■ **Requirement**:
Output must consist only of the lines of the material below from the one with "padding: 0 6px" through the one with "align-items: flex-start ->", each reproduced exactly; no pictures belong in it.

■ **Available data**:
--

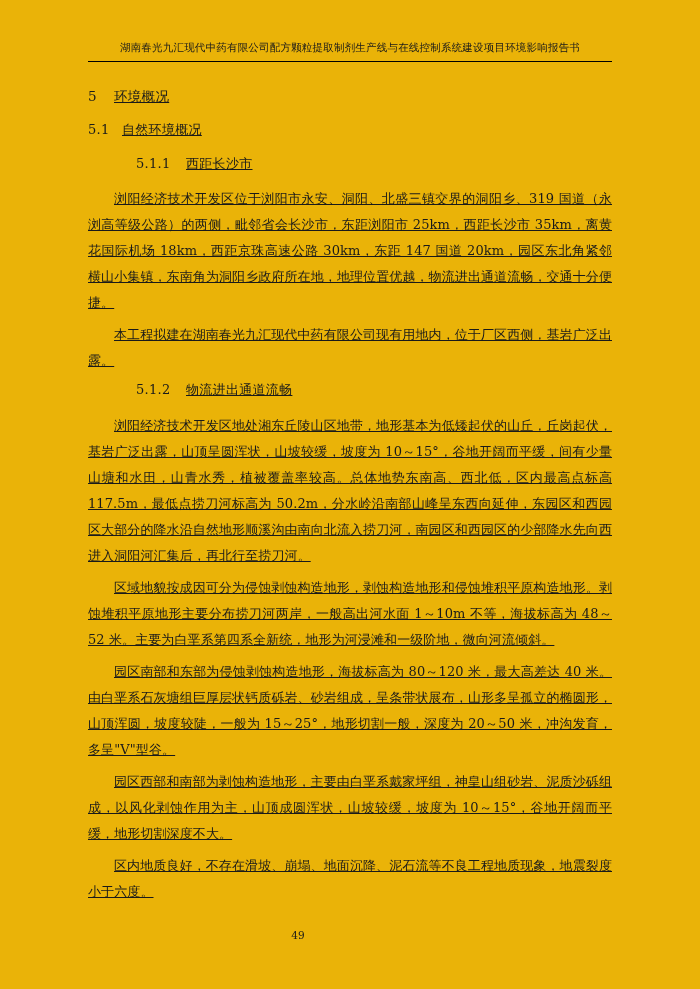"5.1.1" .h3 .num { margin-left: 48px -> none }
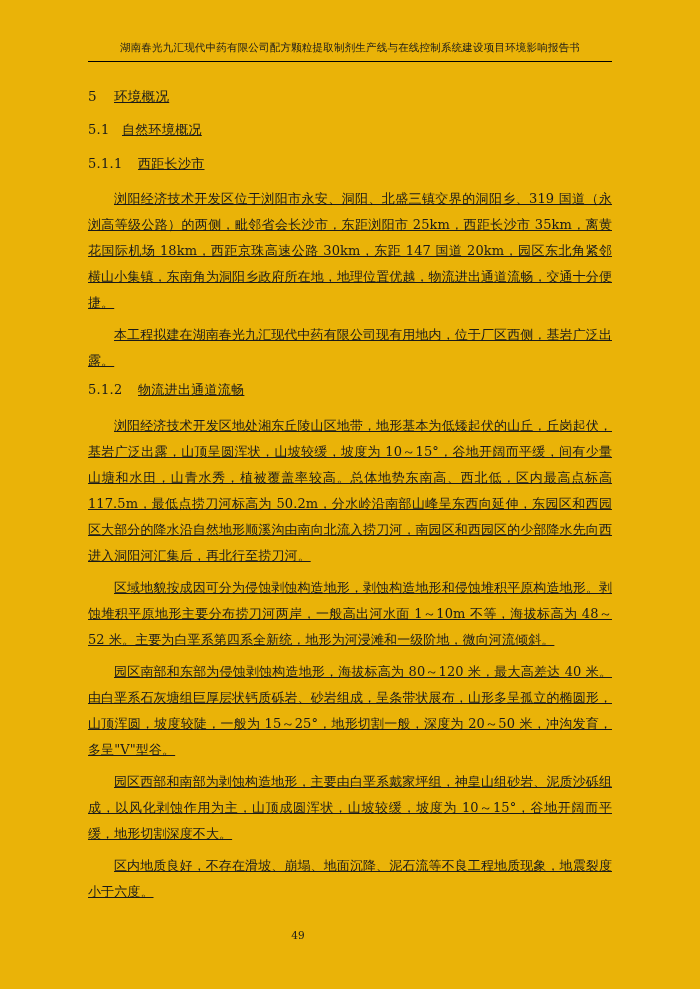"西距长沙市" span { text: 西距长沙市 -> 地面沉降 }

--

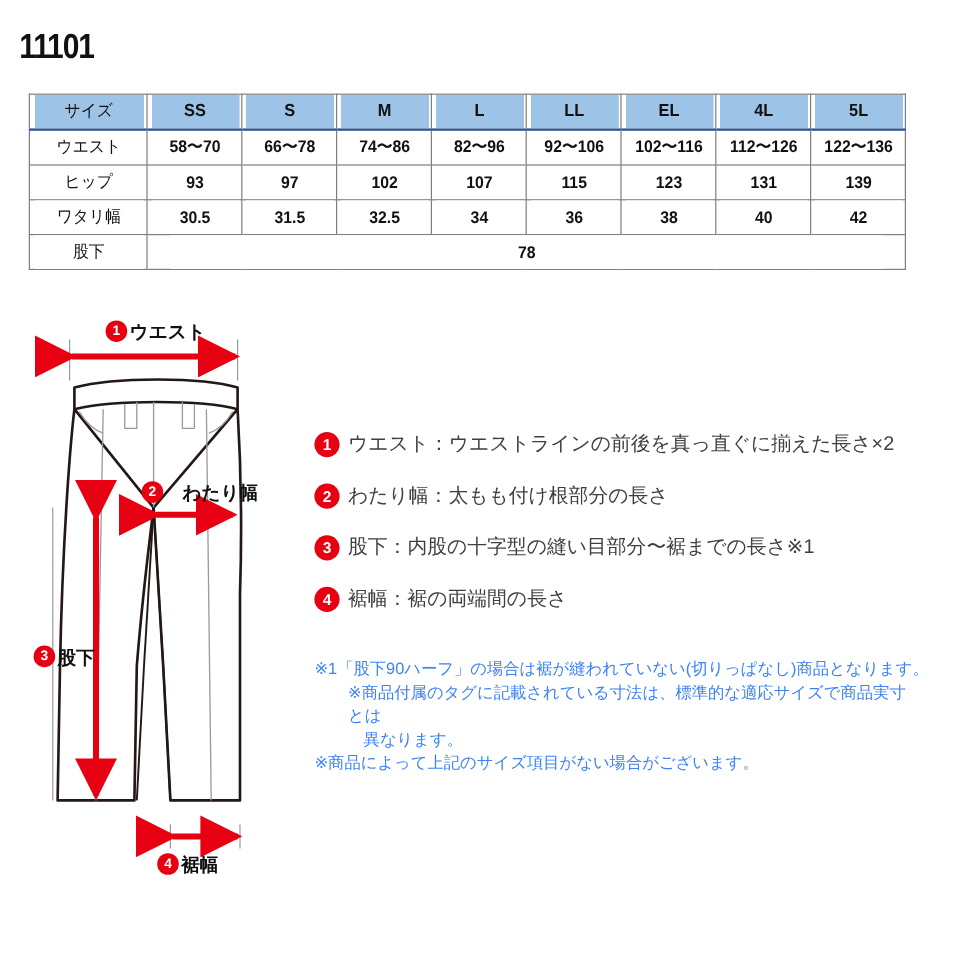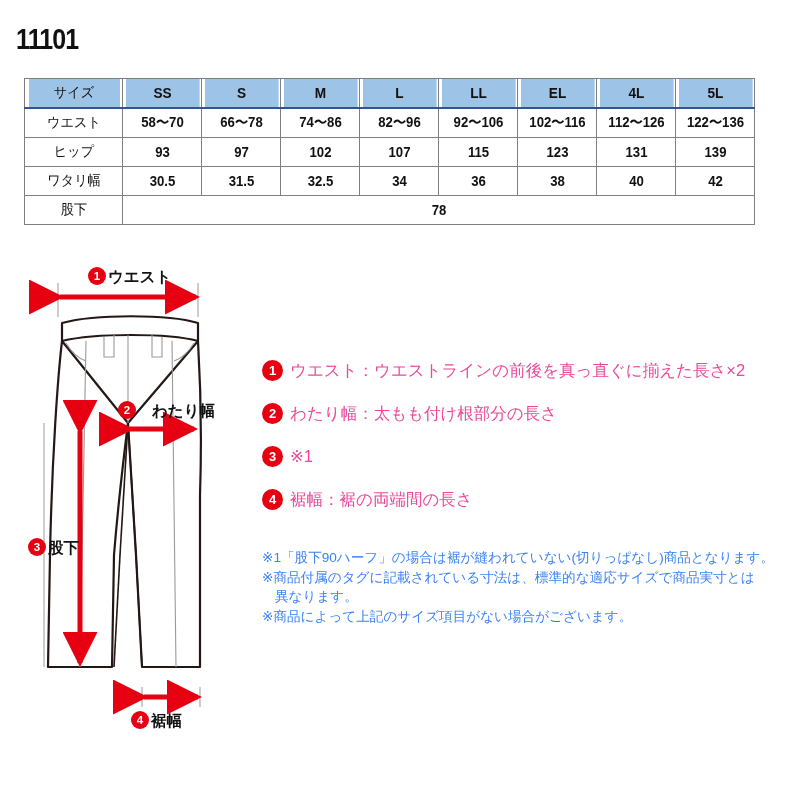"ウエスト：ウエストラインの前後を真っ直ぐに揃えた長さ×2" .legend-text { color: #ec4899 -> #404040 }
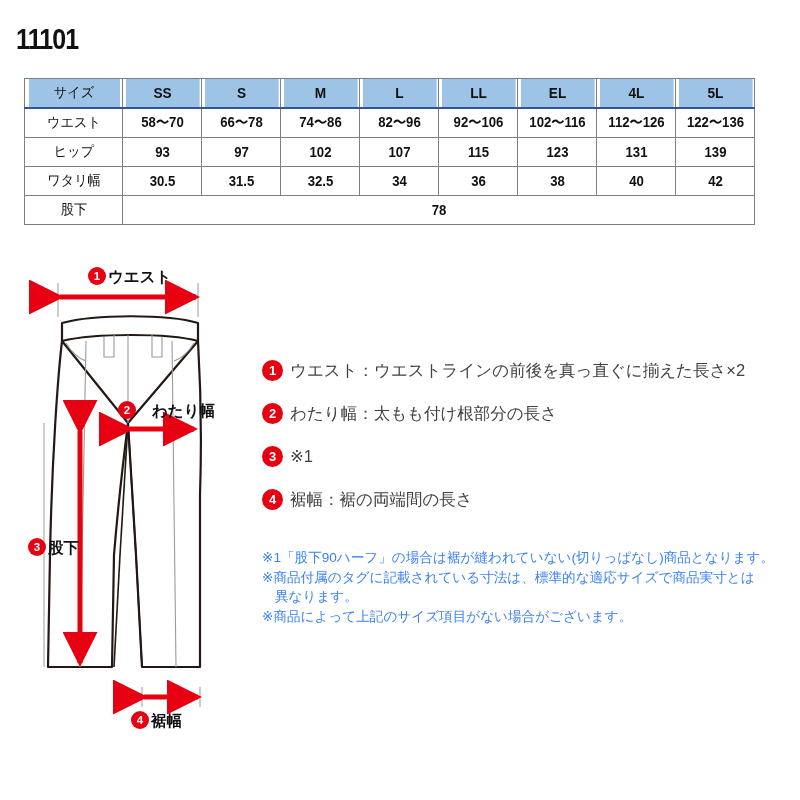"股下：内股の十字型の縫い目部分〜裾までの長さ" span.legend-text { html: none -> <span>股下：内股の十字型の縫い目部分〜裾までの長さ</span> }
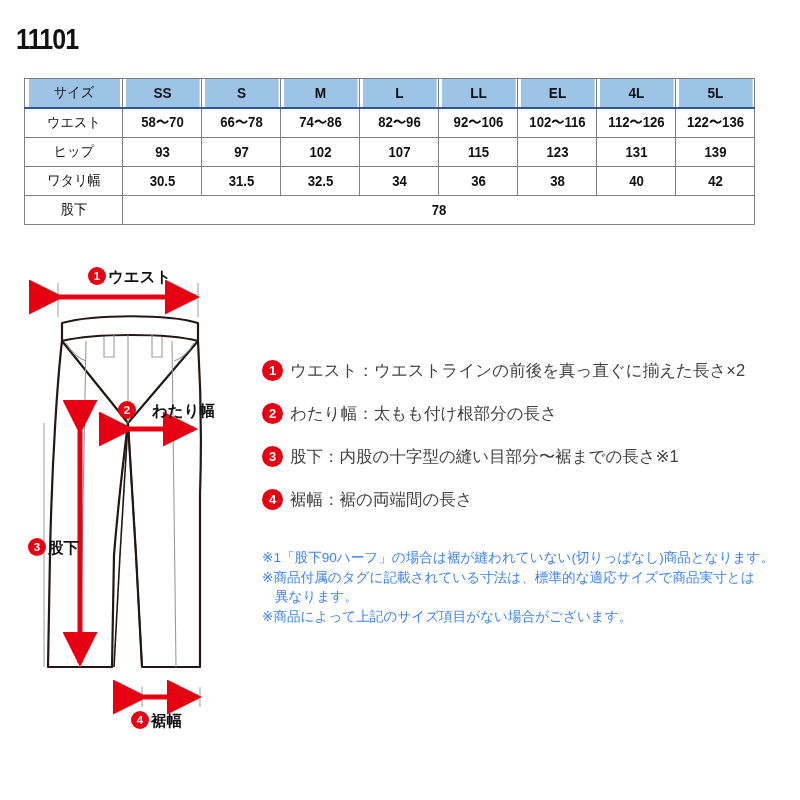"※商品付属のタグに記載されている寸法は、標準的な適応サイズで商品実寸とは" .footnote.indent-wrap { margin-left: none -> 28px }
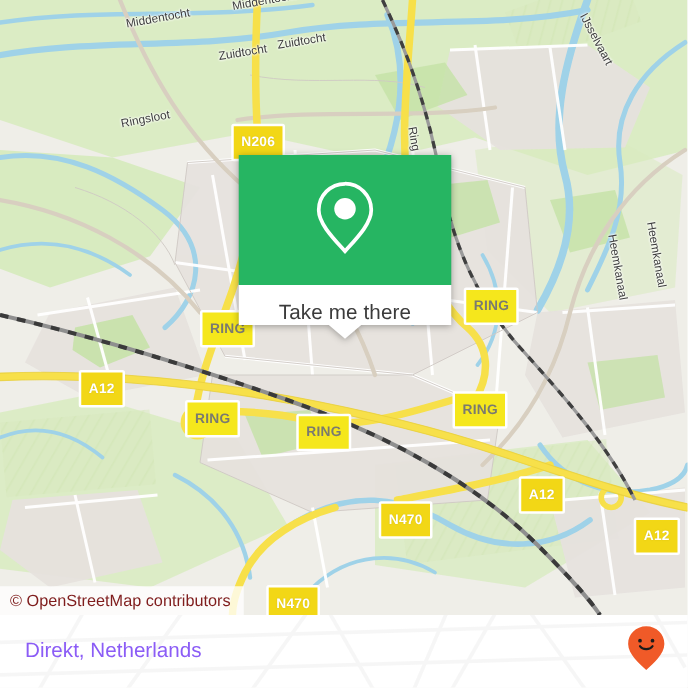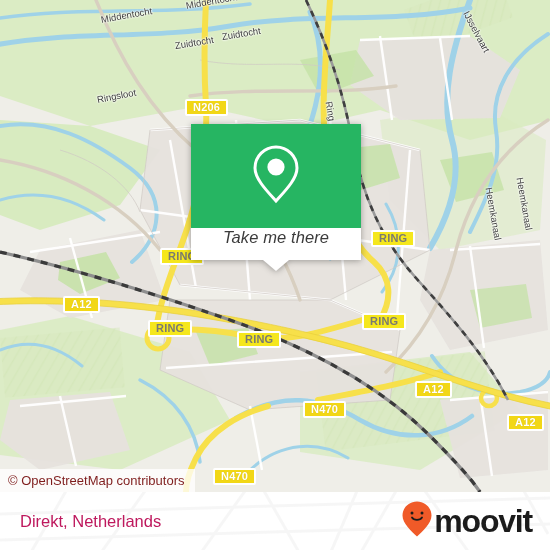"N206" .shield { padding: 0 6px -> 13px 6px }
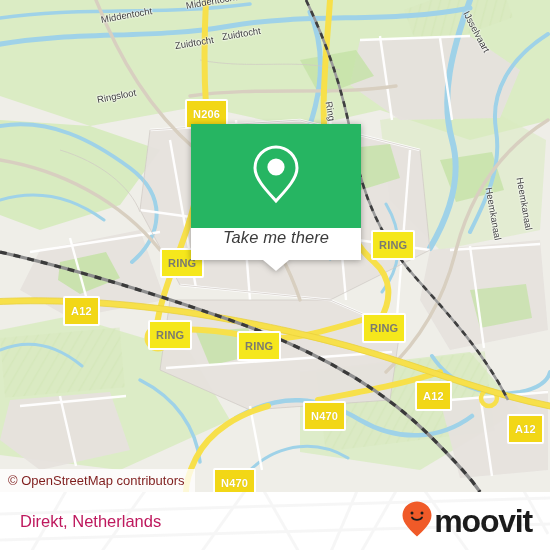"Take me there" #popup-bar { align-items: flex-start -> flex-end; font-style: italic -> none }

--

■ **Problem solution**:
"N206" .shield { padding: 0 6px -> 13px 6px }
"Take me there" #popup-bar { align-items: flex-start -> flex-end; font-style: italic -> none }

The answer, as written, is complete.